Instruction = Gather every line below that contains the string "True", copying each one in full. Case counts.

Data records =

──────────────────────────────

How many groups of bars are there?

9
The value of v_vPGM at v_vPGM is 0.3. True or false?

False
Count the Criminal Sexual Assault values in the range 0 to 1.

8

──────────────────────────────

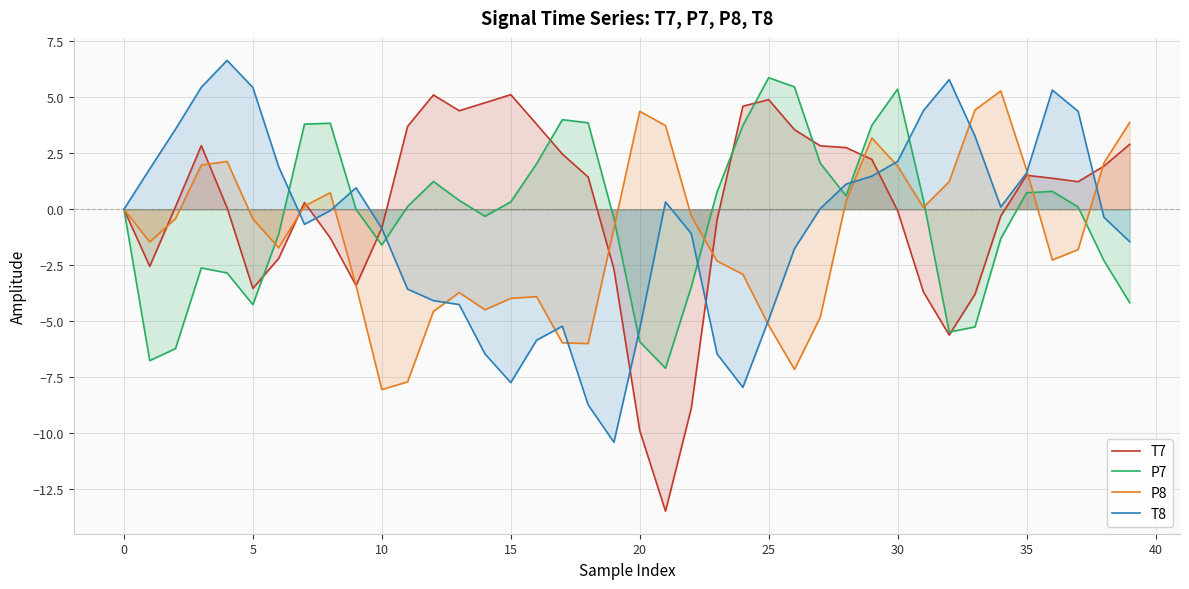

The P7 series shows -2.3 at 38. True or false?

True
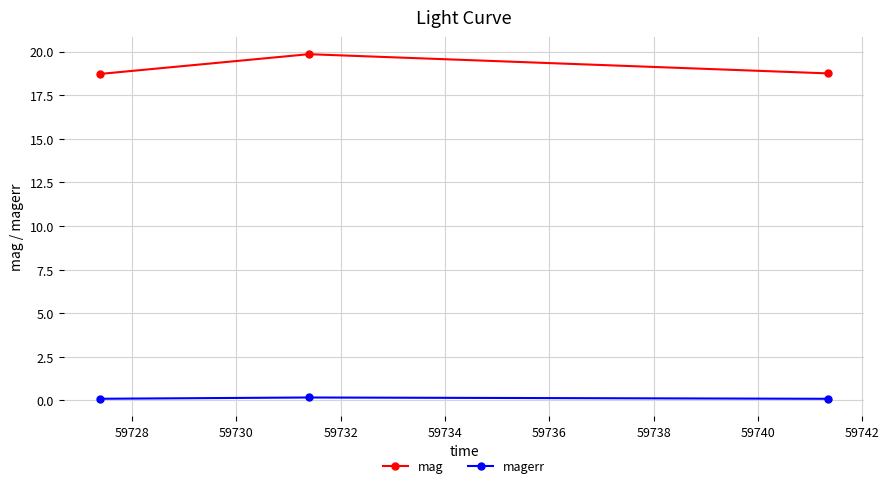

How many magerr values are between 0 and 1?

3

──────────────────────────────

Final answer =
The value of v_vPGM at v_vPGM is 0.3. True or false?
The P7 series shows -2.3 at 38. True or false?
True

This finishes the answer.